Pierwsza w historii scena hardstyle na Ultra Miami stanie się faktem. Co o tym sądzą artyści Dirty Workz?
Po raz pierwszy od początku istnienia festiwalu Ultra w Miami fani muzyki hardstyle będą mieli szczere powody do radości, ponieważ artyści z belgijskiej wytwórni Dirty Workz będą mieli okazję wspólnie ze swoimi słuchaczami ze Stanów na żywo posłuchać hard trance’u, hardcore’u i oczywiście hardstyle’u. Kto wystąpi na scenie labelu podczas tegorocznego Ultra? Sprawdźmy!
Dirty Workz świętuję 15-lecie na Ultra
Dirty Workz jako pierwszy hardstyle’owy label otrzymał zgodę na hostowanie sceny wraz ze swoimi artystami.

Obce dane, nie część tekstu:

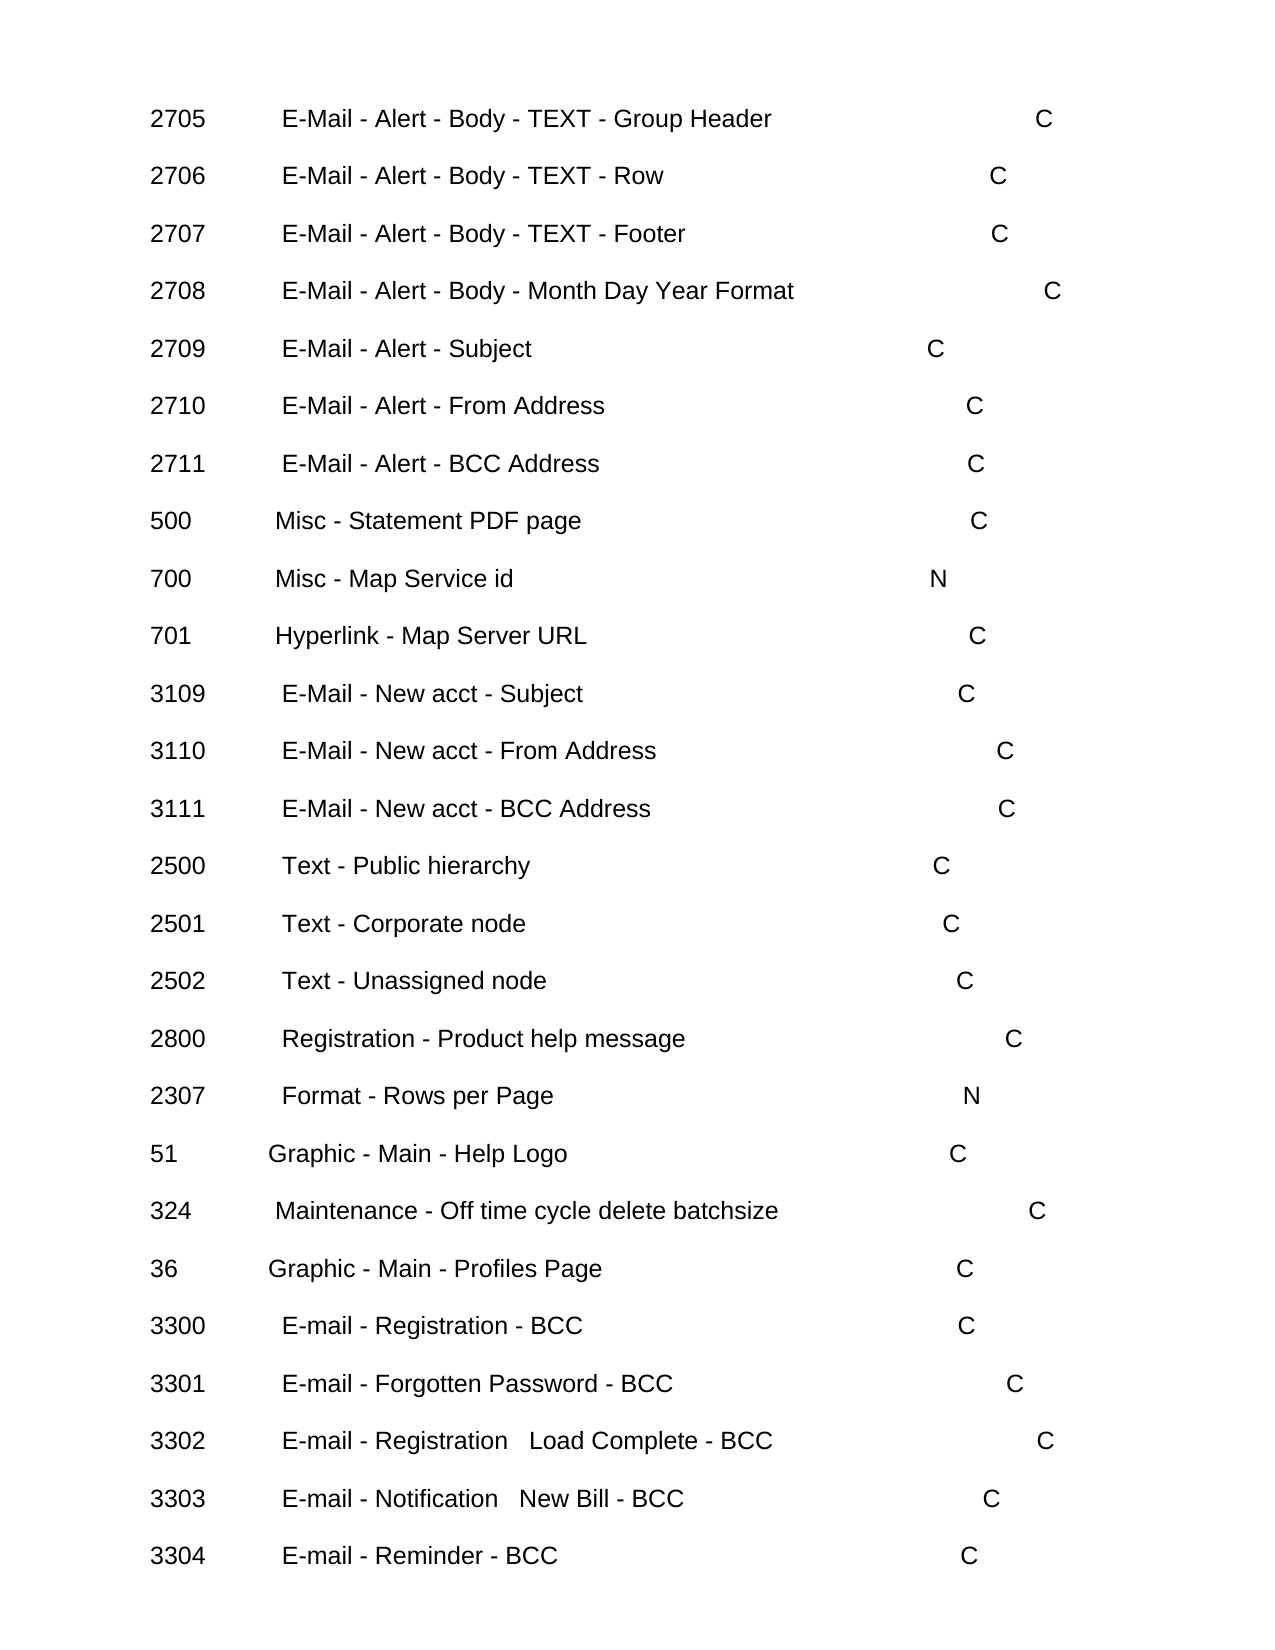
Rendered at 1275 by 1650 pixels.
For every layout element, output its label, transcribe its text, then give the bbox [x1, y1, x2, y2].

text 2707 E-Mail - Alert - Body - TEXT - Footer C [150, 219, 1125, 247]
text 500 Misc - Statement PDF page C [150, 506, 1125, 535]
text 700 Misc - Map Service id N [150, 564, 1125, 592]
text 36 Graphic - Main - Profiles Page C [150, 1254, 1125, 1282]
text 3300 E-mail - Registration - BCC C [150, 1311, 1125, 1340]
text 3111 E-Mail - New acct - BCC Address C [150, 794, 1125, 822]
text 3304 E-mail - Reminder - BCC C [150, 1541, 1125, 1570]
text 2710 E-Mail - Alert - From Address C [150, 391, 1125, 420]
text 51 Graphic - Main - Help Logo C [150, 1139, 1125, 1167]
text 2711 E-Mail - Alert - BCC Address C [150, 449, 1125, 477]
text 701 Hyperlink - Map Server URL C [150, 621, 1125, 650]
text 3301 E-mail - Forgotten Password - BCC C [150, 1369, 1125, 1397]
text 2706 E-Mail - Alert - Body - TEXT - Row C [150, 161, 1125, 190]
text 2709 E-Mail - Alert - Subject C [150, 334, 1125, 362]
text 2705 E-Mail - Alert - Body - TEXT - Group Header C [150, 104, 1125, 132]
text 2307 Format - Rows per Page N [150, 1081, 1125, 1110]
text 2708 E-Mail - Alert - Body - Month Day Year Format C [150, 276, 1125, 305]
text 3109 E-Mail - New acct - Subject C [150, 679, 1125, 707]
text 2500 Text - Public hierarchy C [150, 851, 1125, 880]
text 2502 Text - Unassigned node C [150, 966, 1125, 995]
text 324 Maintenance - Off time cycle delete batchsize C [150, 1196, 1125, 1225]
text 2800 Registration - Product help message C [150, 1024, 1125, 1052]
text 2501 Text - Corporate node C [150, 909, 1125, 937]
text 3303 E-mail - Notification New Bill - BCC C [150, 1484, 1125, 1512]
text 3302 E-mail - Registration Load Complete - BCC C [150, 1426, 1125, 1455]
text 3110 E-Mail - New acct - From Address C [150, 736, 1125, 765]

Oczywiście DJ-e grający taką muzykę pojawiali się już na tym evencie, lecz nigdy w historii festiwalu nie zdarzyło się, żeby Q-Dance, Art of Creation czy Scantraxx otrzymali propozycję zagrania na Ultra Miami. Ten zaszczyt dostąpił Coone, czyli założyciel Dirty Workz, które powstało w 2006 roku. Właśnie na tegorocznej edycji label będzie obchodzić swoje 15. urodziny wraz ze swoimi przyjaciółmi z labelu oraz branży.
Kogo zobaczymy w niedzielę 27 marca na scenie Dirty Workz? Wychodzi na to, że nie tylko wystąpią tam artyści stricte z labelu, ale również przyjaciele Coone’a. W zestawieniu na ową scenę pojawili się: Pulsatorz, Darksiderz, Lil Texas, Audiofreq, Darren Styles, Ben Nicky, Sub Zero Project, Coone, Da Tweekaz oraz Gammer.
Naprawdę solidna ekipa, prawda? Porównując ten skład z innymi śmiem twierdzić, że jest to najlepsza hardstylowa ekipa, jaka do tej pory została ogłoszona na tegoroczny EDM-owy festiwal, a pamiętajmy, że w grę wchodzą takie eventy jak Parookaville, Tomorrowland czy Mysteryland.
Posłuchaj wspólnego setu Da Tweekaz, Coone oraz Hard Drivera podczas X-Qlusive 2019
Co o występie na Ultra Miami 2022 sądzą gwiazdy Dirty Workz?
W wywiadzie dla EDM Maniac odnośnie całego tematu związanego z Ultra Miami 2022 uczestniczyli artyści wytwórni Dirty Workz, a mianowicie Coone, Da Tweekaz oraz Sub Zero Project. Założyciel został zapytany o label i jaka była początkowa wizja całego projektu DWX. Odpowiedź Belga brzmiała następująco:
Na początku mojej muzycznej kariery byłem związany z wytwórnią, która miała trochę inną wizję niż ja, więc zapytałem się przedstawicielom owego labelu o to, czy mogę założyć swój własny oddział, gdzie miałbym kompletną swobodę w tworzeniu muzyki. Odpowiedź była natychmiastowa z pozytywnym skutkiem. Wizja, którą posiadałem w tamtym momencie nie zmieniła się w Dirty Workz do dziś. Każdy artysta, który podpisuje kontrakt z wytwórnią ma swój własny styl i image i sądzę, że to jedne z najważniejszych rzeczy, które trzeba posiadać, żeby wypłynąć jako producent.
Następnie pojawiły się pytania o trasę koncertową na 15. urodziny Dirty Workz, która zaplanowana została globalnie. Później pytano o stricte gatunek muzyki hardstyle, największe osiągnięcia labelu, plany na przyszłość wytwórni oraz samego hardstyle’u, ale jedno z najważniejszych pytań padło w stronę duetu Da Tweekaz, a odnosiło się ono do tematu Ultra. Adrianna Tanner zapytała o to, jakie uczucia towarzyszą faktowi, że Dirty Workz w końcu otrzymało szansę, aby hostować swoją własną scenę na Ultra. Odpowiedź zespołu była stanowcza:
Jesteśmy wdzięczni organizatorom Ultra za zaufanie nam i powierzenie nam takiego zadania. Przez ostatnie pięć lat muzyka hard dance naprawdę rozprzestrzeniła się globalnie. Dla nas, Ultra Miami był jednym z tych festiwali, na którym chcielibyśmy zagrać przed śmiercią. Kiedy otrzymaliśmy ofertę pojawienia się na evencie poczuliśmy błogość. Długo zajęło nam dojście do takiego momentu, ale nie od razu Rzym zbudowano. Pojawimy się tam po to, żeby zostać na dłużej!